◆ **Task goal**: Once you find the line with "user, including you, or" in the data that follows, repeat it and every line after it exactly, through the line with "other works regardless".

◆ **Data for analysis**:

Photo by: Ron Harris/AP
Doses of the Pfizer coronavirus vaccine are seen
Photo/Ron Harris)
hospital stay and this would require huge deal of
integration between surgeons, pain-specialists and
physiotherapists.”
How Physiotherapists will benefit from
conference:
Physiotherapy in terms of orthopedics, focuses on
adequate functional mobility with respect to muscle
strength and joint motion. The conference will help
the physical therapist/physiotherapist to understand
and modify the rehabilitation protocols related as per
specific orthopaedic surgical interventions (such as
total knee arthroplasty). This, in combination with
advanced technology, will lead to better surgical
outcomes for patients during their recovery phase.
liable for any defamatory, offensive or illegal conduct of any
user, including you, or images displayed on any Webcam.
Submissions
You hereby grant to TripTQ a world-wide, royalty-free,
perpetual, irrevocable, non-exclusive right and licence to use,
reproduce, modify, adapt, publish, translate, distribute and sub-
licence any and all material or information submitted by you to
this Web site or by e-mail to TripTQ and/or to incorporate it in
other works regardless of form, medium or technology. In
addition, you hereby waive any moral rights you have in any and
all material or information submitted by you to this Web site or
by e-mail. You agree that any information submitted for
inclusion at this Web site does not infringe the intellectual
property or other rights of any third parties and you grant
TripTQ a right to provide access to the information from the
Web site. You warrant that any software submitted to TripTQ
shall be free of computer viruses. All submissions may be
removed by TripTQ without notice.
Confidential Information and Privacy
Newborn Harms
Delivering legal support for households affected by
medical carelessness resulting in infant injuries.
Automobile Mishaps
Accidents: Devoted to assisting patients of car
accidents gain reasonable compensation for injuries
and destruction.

◆ **Output of the exercise**:
user, including you, or images displayed on any Webcam.
Submissions
You hereby grant to TripTQ a world-wide, royalty-free,
perpetual, irrevocable, non-exclusive right and licence to use,
reproduce, modify, adapt, publish, translate, distribute and sub-
licence any and all material or information submitted by you to
this Web site or by e-mail to TripTQ and/or to incorporate it in
other works regardless of form, medium or technology. In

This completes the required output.